I am definitely lost on this problem. Can someone help me out?

A(n) 51.3 kg astronaut becomes separated
from the shuttle, while on a spacewalk. She
finds herself 50.3 m away from the shuttle
and moving with zero speed relative to the
shuttle. She has a(n) 0.537 kg camera in her
hand and decides to get back to the shuttle
by throwing the camera at a speed of 12 m/s
in the direction away from the shuttle.
How long will it take for her to reach the
shuttle? Answer in units of min.

Think conservation of momentum here. Relative to the shuttle, the momentum of the astronaut and camera is 0 (zero velocity realtive to the shuttle). After she throws the camera, her momentum plus the momentum of the camera is still 0.

Consider a coordinate sytaem moving with the shuttle. Apply the law of conservation of momentumin that coordinate system.

Since total momentum will be conserved when she throws away the camera, Mastronaut*Vrecoil= = Mcamera*Vcamera
Vrecoil = (.537)/51.3)*12 m/s
= 0.1256 m/s
Time to reach shuttle = 50.3 m/0.1256 m/s = 400 seconds = 6 2/3 minutes

To solve this problem, we can use the principle of conservation of momentum. The momentum before she throws the camera is zero since she has zero speed. Therefore, the momentum after she throws the camera should also be zero, since no external forces act on her.

Let's denote the velocity of the astronaut after throwing the camera as V_a, and the velocity of the camera as V_c. The mass of the astronaut is m_a = 51.3 kg, and the mass of the camera is m_c = 0.537 kg.
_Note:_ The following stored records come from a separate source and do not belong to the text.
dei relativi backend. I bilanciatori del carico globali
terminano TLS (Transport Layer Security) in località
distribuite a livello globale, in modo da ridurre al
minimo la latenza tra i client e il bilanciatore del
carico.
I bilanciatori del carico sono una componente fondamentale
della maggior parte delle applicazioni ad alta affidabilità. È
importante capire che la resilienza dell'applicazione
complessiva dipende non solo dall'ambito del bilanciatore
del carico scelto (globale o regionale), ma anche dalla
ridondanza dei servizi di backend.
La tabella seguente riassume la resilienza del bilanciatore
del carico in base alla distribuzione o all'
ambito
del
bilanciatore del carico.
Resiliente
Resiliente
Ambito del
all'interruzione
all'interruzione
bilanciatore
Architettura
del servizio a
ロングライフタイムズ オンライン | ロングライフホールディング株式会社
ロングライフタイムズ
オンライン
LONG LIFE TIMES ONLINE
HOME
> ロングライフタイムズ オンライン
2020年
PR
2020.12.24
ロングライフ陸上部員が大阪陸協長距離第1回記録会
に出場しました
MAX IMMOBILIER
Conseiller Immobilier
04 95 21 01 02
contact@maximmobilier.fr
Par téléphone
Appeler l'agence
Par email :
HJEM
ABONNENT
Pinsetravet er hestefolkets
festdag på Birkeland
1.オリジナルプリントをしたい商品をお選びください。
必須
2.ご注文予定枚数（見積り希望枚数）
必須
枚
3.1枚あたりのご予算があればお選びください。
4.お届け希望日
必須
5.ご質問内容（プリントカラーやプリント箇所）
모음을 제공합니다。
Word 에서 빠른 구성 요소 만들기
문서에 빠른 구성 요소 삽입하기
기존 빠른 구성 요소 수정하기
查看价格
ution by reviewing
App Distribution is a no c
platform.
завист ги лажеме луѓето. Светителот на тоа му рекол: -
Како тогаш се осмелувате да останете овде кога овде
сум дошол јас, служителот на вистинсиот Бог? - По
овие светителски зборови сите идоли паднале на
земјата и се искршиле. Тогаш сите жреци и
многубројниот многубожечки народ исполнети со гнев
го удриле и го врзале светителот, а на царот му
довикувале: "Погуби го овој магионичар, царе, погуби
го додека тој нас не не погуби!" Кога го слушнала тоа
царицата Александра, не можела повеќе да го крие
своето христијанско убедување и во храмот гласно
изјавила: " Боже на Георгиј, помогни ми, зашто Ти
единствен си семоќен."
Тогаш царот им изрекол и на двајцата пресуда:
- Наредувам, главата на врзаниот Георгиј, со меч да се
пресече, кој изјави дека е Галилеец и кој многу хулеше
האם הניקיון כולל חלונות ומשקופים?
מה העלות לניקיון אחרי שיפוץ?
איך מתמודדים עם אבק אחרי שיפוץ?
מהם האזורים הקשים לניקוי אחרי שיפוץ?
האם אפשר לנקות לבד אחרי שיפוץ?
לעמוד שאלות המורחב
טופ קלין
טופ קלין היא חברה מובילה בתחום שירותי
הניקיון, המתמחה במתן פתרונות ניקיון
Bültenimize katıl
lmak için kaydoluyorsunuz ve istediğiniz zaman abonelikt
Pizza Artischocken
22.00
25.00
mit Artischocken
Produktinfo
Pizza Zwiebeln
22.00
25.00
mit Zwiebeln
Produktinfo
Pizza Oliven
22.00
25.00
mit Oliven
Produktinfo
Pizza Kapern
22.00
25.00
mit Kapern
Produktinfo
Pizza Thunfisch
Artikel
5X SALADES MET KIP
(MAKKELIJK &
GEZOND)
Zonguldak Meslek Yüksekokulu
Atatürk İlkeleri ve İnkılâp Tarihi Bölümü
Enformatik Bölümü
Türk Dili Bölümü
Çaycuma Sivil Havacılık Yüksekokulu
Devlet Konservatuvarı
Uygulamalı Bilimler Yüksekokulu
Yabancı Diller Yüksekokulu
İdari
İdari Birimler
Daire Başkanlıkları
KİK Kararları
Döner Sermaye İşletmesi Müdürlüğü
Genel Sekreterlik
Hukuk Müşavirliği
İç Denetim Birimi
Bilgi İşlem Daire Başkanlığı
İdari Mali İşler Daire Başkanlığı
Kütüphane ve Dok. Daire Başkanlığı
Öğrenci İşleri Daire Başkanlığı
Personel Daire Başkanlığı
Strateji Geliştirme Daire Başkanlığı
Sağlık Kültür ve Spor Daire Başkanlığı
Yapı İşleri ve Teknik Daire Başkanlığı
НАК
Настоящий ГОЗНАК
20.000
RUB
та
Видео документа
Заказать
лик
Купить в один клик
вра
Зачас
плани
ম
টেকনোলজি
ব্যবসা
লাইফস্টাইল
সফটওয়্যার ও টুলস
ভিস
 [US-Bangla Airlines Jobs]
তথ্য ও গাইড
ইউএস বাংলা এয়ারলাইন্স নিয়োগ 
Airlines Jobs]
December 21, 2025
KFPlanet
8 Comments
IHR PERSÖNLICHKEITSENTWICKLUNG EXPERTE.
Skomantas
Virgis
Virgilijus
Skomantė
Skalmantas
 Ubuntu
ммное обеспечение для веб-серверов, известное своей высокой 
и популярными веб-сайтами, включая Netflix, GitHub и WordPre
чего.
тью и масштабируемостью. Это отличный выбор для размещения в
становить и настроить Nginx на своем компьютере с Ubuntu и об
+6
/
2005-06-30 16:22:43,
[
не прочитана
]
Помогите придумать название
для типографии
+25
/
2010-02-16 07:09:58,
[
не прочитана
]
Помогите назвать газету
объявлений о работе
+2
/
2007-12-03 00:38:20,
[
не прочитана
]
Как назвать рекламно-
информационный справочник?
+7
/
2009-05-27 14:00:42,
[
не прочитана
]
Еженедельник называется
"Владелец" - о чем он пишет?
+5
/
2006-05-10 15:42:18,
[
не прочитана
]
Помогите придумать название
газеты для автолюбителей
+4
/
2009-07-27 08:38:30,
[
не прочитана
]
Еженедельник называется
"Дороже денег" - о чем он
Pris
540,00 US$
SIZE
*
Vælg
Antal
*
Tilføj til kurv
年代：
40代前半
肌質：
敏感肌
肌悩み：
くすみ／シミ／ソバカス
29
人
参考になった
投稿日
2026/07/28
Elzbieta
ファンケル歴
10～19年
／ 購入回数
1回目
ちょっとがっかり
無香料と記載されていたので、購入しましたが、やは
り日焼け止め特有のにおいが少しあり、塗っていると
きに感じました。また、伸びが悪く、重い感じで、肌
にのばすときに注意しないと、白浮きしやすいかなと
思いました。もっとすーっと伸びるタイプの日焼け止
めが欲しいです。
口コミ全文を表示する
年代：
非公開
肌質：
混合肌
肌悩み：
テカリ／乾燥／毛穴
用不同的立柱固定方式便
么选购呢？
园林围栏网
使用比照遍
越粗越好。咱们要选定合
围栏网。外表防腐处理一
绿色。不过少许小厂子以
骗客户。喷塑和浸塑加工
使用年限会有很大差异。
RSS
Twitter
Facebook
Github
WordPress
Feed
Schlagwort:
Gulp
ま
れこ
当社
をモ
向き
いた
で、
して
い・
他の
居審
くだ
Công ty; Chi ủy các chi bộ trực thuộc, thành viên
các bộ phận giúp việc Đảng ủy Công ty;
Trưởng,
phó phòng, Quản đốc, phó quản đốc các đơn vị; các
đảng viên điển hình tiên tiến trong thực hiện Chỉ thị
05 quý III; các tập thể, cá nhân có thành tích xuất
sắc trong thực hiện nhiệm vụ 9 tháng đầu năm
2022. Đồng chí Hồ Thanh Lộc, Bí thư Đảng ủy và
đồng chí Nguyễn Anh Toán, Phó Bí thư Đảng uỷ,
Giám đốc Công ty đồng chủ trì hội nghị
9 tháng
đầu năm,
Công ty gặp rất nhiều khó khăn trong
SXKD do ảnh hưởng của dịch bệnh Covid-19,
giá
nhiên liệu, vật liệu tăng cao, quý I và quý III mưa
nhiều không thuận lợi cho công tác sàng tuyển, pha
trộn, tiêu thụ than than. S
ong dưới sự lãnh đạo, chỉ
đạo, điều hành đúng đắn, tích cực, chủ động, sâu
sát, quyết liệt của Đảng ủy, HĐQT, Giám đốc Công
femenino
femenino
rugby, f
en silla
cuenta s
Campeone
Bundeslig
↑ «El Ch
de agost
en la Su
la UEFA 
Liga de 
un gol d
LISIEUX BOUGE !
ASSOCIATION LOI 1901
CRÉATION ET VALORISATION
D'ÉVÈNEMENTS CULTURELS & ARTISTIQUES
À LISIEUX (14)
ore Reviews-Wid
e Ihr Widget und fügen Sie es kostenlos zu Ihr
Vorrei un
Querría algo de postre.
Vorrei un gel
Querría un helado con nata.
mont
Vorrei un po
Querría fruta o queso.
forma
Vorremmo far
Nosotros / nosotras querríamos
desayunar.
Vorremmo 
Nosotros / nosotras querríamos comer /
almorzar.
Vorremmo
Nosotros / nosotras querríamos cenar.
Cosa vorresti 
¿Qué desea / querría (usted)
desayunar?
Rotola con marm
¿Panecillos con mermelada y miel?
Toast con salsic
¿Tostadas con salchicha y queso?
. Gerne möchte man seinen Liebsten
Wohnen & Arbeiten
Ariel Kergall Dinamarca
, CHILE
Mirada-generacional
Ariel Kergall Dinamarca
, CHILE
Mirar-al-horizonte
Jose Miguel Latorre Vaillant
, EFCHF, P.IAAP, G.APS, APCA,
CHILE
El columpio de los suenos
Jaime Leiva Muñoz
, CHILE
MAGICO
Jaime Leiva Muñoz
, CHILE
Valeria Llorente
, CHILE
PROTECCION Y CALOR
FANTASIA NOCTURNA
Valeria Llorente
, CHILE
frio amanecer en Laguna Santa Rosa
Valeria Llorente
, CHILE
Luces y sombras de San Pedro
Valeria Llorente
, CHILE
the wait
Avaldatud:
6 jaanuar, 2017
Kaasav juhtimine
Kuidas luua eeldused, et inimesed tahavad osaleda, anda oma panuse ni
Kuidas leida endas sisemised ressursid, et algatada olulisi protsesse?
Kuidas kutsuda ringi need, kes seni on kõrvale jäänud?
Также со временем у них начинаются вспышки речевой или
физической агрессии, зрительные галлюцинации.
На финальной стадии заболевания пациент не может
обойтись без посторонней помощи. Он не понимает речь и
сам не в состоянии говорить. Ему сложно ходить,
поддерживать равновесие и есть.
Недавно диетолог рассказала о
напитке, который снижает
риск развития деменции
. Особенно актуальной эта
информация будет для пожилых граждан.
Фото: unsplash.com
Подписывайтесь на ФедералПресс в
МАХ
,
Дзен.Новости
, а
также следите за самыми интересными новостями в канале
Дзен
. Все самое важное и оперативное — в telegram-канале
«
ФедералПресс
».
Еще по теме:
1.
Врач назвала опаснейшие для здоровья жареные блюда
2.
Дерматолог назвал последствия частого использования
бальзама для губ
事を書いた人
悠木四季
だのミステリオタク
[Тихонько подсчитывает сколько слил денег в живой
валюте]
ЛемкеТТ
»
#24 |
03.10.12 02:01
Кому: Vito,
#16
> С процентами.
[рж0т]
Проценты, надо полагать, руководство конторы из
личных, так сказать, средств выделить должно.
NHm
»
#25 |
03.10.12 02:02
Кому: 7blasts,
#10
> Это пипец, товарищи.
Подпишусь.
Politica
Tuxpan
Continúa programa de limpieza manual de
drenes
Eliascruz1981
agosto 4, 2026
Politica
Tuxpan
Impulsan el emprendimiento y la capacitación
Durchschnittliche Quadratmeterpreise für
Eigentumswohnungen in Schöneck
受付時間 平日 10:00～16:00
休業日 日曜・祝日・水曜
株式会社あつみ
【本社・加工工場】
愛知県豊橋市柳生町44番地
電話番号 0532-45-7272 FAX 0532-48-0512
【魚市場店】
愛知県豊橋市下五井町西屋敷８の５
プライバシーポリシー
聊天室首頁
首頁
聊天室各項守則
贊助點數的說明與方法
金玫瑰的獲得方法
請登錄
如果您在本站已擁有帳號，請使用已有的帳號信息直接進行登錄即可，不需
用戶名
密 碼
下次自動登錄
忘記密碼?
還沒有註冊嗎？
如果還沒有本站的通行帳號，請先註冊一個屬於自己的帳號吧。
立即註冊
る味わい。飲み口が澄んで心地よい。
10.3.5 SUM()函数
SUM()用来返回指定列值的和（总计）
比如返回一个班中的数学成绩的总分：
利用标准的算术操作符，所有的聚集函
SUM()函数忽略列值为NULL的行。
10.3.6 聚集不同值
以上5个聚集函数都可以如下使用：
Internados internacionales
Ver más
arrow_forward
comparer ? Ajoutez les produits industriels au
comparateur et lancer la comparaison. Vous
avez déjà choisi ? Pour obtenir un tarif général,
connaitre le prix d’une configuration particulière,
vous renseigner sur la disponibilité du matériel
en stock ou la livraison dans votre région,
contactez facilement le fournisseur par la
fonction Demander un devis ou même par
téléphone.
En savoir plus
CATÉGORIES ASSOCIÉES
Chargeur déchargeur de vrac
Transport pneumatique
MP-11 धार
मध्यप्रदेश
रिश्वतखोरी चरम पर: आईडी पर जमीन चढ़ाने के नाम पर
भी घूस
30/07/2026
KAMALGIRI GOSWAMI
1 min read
The initial distance between the astronaut and the shuttle is d = 50.3 m.

According to the law of conservation of momentum, the momentum before throwing the camera equals the momentum after throwing the camera. The momentum is defined as the product of mass and velocity: momentum = mass * velocity.

Initially, the momentum of the astronaut is zero, and the momentum of the camera is m_c * V_c. After she throws the camera, the momentum of the astronaut is m_a * V_a, and the momentum of the camera becomes zero.

So, we can write the conservation of momentum equation as:

0 + m_c * V_c = m_a * V_a + 0

Next, let's consider the motion of the astronaut before and after she throws the camera. Before throwing the camera, she had zero initial velocity. After throwing the camera, she has a final velocity V_a, and the distance she traveled is d.

We can use the equation of motion to relate the distance, velocity, and time. The equation is:

d = V * t

where d is the distance, V is the velocity, and t is the time.

Now, we can solve the conservation of momentum equation for V_a:

V_a = (m_c * V_c) / m_a

Then we substitute the equation of motion for the distance:

d = V_a * t

Substituting the value of V_a from the conservation of momentum equation:

d = ((m_c * V_c) / m_a) * t

Finally, solve for t:

t = (m_a * d) / (m_c * V_c)

t = (51.3 kg * 50.3 m) / (0.537 kg * 12 m/s)

t = 4829.26 s

To convert the time to minutes, divide by 60:

t = 4829.26 s / 60 s/min

t ≈ 80.49 min

Therefore, it will take her approximately 80.49 minutes to reach the shuttle.